Когда Чингисхан обнял меня, его синий шелковый халат зашелестел и затрещал.
— Прости меня, — повторил он.
— Мне нечего прощать тебе, дорогой друг, — ответил я. — Мы друзья, и я верю, что ты не сделаешь ничего такого, что было бы мне во зло или было мне не по душе, как и я никогда не сделаю ничего, что тебе не понравилось бы или причинило зло.
— Разве ты не надеялся, что я и тебя поставлю над тысячей моих воинов? Что ты станешь одним из моих военачальников?
— Тебе лучше знать, почему ты этого не сделал!
Обернувшись к толпе, Чингисхан сказал:
— Это Кара—Чоно, Черный Волк. Он сдержан, молчалив, он не сорит словами. Но когда говорит, слова его на вес золота. Он сражается как тигр, но после боя подвигами не похваляется, он стоит в первом ряду моих сподвижников, которые освещают мою жизнь солнечными лучами, но никогда не старается быть на виду, он предпочитает замешаться в толпу, где его легко не заметить или забыть. Я хочу назначить его начальником моей личной охраны. И чтобы его юрта всегда стояла рядом с моим дворцовым шатром!
Я вдруг оказался у всех на виду, хотя никогда на виду быть не хотел. В личную охрану принимали только юношей из знатных семей, а я происхождения низкого, и сейчас на меня были обращены не только приветливые, но и завистливые взгляды. Я предпочел бы сейчас быть подальше отсюда, мне захотелось опять остаться наедине с моим Золотым Цветком. И хотя чувство гордости все же воспламенило меня — как–никак я начальник личной охраны Темучина! — я постарался мою радость и гордость не показывать.
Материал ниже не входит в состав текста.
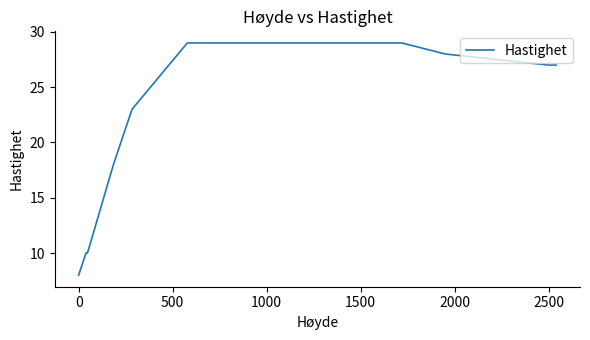

How many series are shown in this chart?

1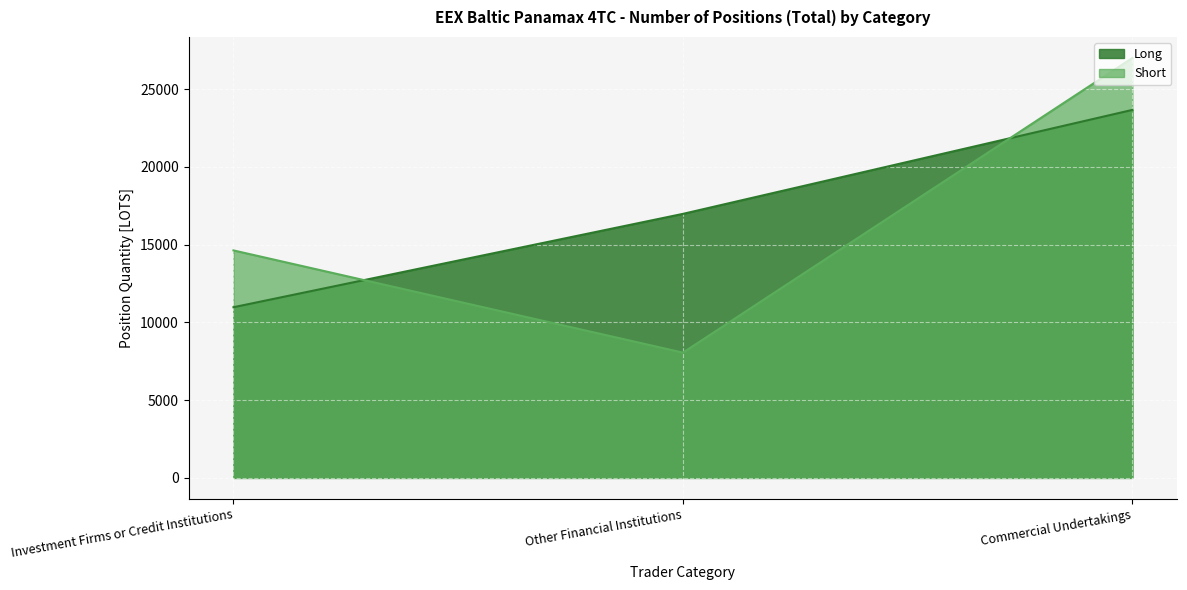

What is the difference between the second highest and minimum values in the Long series?

6001.3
Я отдал Чингисхану низкий поклон, как требовал обычай, а когда вновь выпрямился, он уже оставил меня и стоял в окружении людей знатных и высокородных.
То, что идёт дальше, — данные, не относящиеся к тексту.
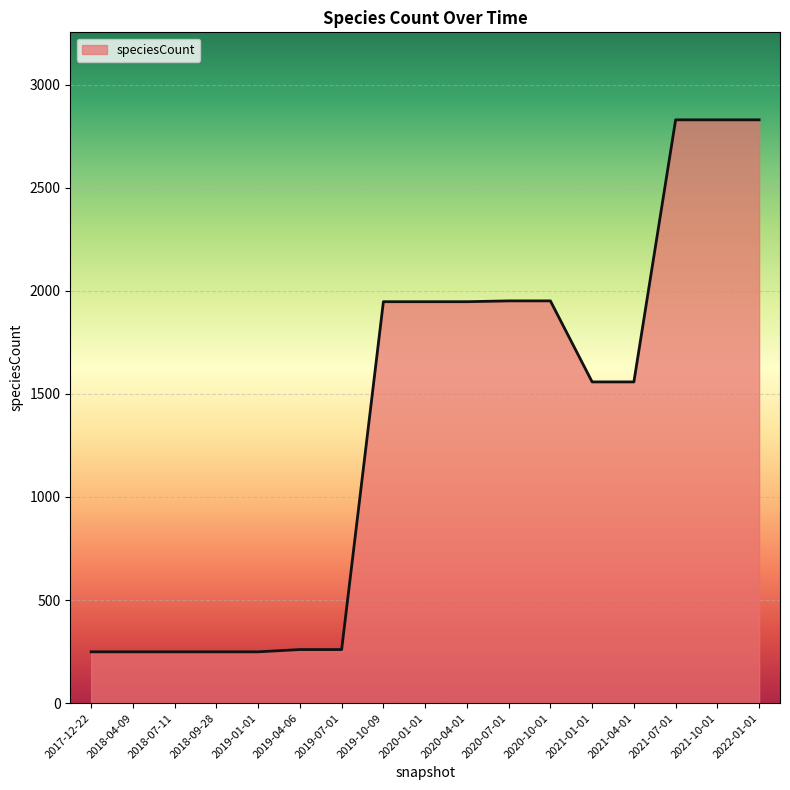

What is the change in value from 2020-01-01 to 2021-07-01?

+882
Некоторое время спустя случилось так, что веселье, обычно вызываемое возлияниями кумыса, обернулось вдруг шумным спором: умные речи словно затопило пустословием. Женщины верещали, мужчины орали, над головами полетели кубки, и на дорогом ковре, где восседал Чингисхан с другими благородными мужами, началась необузданная потасовка. Впоследствии я узнал, что ей предшествовало: один из поваров на пиру наполнил по ошибке кубки не по старшинству — жене менее знатного военачальника налил прежде жены более знатного.
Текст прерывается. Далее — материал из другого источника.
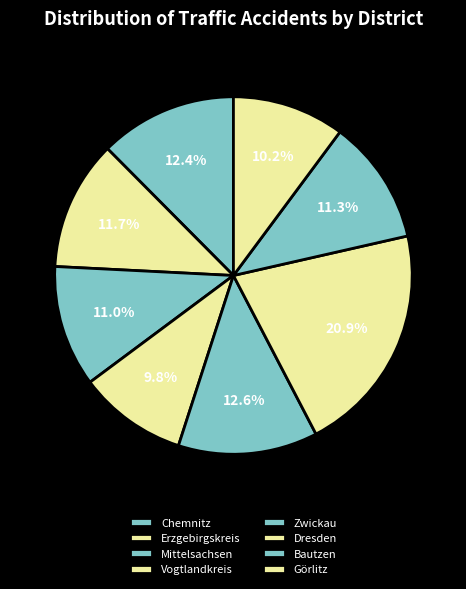

How many segments does this pie chart have?

8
Я, никогда не переносивший пьяных драк, поспешил к своей юрте, где Золотой Цветок уже возлежала на шкурах. Она, как всегда, улыбалась при моем возвращении домой, а я долго гладил ее длинные черные волосы: перед отходом ко сну она расплетала косы. Я изливал на нее всю мою нежность, все известные мне ласки. Сквозь решетку крыши юрты на нас падал косой лунный свет, и, лежа на спине, мы пересчитали звезды, которые заглядывали к нам. Сегодня их было девять, и мы сказали себе, что девятка — счастливое для нас число.
Шум в орде постепенно затих.
Лаяли юртовые псы, отвечая на протяжный вой волков. Где сейчас голова одного из них? Санггур что–то невнятно лепетал среди ночи. О чем думал сейчас Чингисхан? И что чувствовал Джамуха после того, как расставшийся с ним Темучин так высоко вознесся и обрел большую власть и силу? Я думал об этом, пока не заснул.
В моих объятиях спала Золотой Цветок.
Нас усыпила светлая летняя ночь, теплая и добрая. Из степи доносился запах горькой полыни.